Id. at 1199. In other words, the plaintiffs role as messenger was no more protected by the First Amendment than if she had physically delivered the information in writing back and forth between the concerned parents and the school officials. It thus becomes clear why this court explained in Bausworth, “[i]n making our examination, we focus on the employee’s role in conveying the speech rather than the public’s interest in the speech’s topic.” Id. at 1198 (emphasis added).
By contrast to the plaintiff in Bausworth, Mumford was not merely conveying information on behalf of other parties; he was espousing his personal opinion. Moreover, when we focus on the role that Mumford assumed in advancing his opinion, the facts suggest that he was acting as a concerned public citizen speaking on a matter of public interest, not that he spoke “merely as an employee, concerned only with internal policies or practices which were of relevance only to the employees” of ISU. Cox, 790 F.2d at 672. In other words, his speech was not “upon matters only of personal interest.” Connick, 461 U.S. at 147, 103 S.Ct. at 1690. Rather, it concerned a matter which can be “fairly considered as relating to [a] matter of ... concern to the community.” Id. at 146, 103 S.Ct. at 1690. Finally, even if his speech had been directed only to other members of the ISU faculty, that fact alone was insufficient to exclude Mumford’s speech from First Amendment protection on summary judgment. As the Supreme Court explained in Givhan v. Western Line Consol. Sch. Dist., 439 U.S. 410, 415-16, 99 S.Ct. 693, 696-97, 58 L.Ed.2d 619 (1979):
The First Amendment forbids abridgement of the “freedom of speech.” Neither the Amendment itself nor our decisions indicate that this freedom is lost to the public employee who arranges to communicate privately with his [or her] employer rather than to spread his [or her] views *762before the public. We decline to adopt such a view of the First Amendment.
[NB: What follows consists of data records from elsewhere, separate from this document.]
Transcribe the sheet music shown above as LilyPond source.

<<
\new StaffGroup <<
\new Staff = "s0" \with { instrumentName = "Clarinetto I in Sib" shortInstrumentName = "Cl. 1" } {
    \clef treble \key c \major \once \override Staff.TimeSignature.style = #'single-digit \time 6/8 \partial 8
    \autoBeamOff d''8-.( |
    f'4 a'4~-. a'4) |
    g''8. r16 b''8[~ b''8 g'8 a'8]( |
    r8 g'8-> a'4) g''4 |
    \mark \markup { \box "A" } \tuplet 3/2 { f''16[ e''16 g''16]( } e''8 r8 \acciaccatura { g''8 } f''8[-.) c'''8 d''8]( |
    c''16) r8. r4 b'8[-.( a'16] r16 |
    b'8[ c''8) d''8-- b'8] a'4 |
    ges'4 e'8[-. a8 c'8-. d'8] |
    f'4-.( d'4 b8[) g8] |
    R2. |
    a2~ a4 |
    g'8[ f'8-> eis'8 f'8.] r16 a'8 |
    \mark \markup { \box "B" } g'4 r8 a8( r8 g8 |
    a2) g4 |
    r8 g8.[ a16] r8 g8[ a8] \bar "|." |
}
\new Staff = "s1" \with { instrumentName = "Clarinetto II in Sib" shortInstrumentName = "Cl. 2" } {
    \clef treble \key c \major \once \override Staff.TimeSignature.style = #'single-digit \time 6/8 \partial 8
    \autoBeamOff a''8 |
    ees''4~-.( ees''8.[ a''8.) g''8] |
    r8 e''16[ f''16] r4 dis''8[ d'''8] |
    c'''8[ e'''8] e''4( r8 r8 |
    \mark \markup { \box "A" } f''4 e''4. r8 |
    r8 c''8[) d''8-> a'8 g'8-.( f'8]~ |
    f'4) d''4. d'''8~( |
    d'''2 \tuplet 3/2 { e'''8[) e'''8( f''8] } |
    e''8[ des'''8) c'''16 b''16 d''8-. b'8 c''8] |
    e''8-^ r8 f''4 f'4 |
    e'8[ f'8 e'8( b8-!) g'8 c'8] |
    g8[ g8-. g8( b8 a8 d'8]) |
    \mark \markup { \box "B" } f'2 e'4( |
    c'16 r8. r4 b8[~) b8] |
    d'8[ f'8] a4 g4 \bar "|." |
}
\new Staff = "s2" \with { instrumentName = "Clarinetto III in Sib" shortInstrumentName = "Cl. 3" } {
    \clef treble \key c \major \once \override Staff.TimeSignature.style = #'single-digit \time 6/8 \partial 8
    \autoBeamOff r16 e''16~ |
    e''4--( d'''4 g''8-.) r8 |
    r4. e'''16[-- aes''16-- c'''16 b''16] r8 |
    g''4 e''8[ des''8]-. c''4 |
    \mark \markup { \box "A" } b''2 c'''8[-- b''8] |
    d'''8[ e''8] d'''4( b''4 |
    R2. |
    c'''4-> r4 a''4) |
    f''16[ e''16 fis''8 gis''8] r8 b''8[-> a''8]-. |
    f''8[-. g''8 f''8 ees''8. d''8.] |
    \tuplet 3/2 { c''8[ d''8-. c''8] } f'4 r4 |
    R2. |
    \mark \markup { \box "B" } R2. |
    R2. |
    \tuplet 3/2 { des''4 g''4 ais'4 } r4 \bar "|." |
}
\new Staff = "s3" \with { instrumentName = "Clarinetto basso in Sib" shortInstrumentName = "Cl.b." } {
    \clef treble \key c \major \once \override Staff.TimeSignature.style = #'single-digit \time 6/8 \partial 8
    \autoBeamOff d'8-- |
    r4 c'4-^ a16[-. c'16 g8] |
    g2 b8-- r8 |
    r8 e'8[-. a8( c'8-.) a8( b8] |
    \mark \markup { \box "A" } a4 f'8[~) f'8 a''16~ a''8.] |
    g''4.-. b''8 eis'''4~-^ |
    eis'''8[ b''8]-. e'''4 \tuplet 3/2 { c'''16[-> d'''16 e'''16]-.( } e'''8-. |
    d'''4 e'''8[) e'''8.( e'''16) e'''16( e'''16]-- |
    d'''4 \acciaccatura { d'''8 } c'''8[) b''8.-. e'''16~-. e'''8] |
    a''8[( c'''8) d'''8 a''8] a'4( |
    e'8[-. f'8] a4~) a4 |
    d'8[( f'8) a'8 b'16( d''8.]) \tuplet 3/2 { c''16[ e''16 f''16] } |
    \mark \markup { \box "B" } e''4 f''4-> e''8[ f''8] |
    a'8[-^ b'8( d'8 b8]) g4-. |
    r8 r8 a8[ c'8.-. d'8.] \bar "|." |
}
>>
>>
See also Cox, 790 F.2d at 672 n. 5 (“[i]t is clear that an employee’s right to speak out on matters of public concern is not forfeited by the choice of a private forum”); Roberts v. Van Buren Pub. Sch., 773 F.2d 949, 955 (8th Cir.1985) (public nature of subject of speech is not negated by the fact that employees chose to communicate their concerns privately); accord Too v. Freeh, 27 F.3d 635, 639-41 (D.C.Cir.1994) (reversing grant of summary judgment for employer where speech touched upon issue of public concern, even though it involved an individual personnel dispute and was not made public).
In sum, we hold, upon de novo review, that the district court erred in determining as a matter of law that Mumford’s speech was not protected under the First Amendment. We emphasize that our review of the district court’s disposition of Mumford’s free speech claim is limited to the district court’s legal conclusion that Mumford’s speech was not on a matter of public concern. Because the district court erred on this issue, we reverse the district court’s summary judgment dismissal of Mumford’s First Amendment claim.
The judgment of the district court is affirmed in part and reversed in part and the case is remanded for further proceedings consistent with this opinion.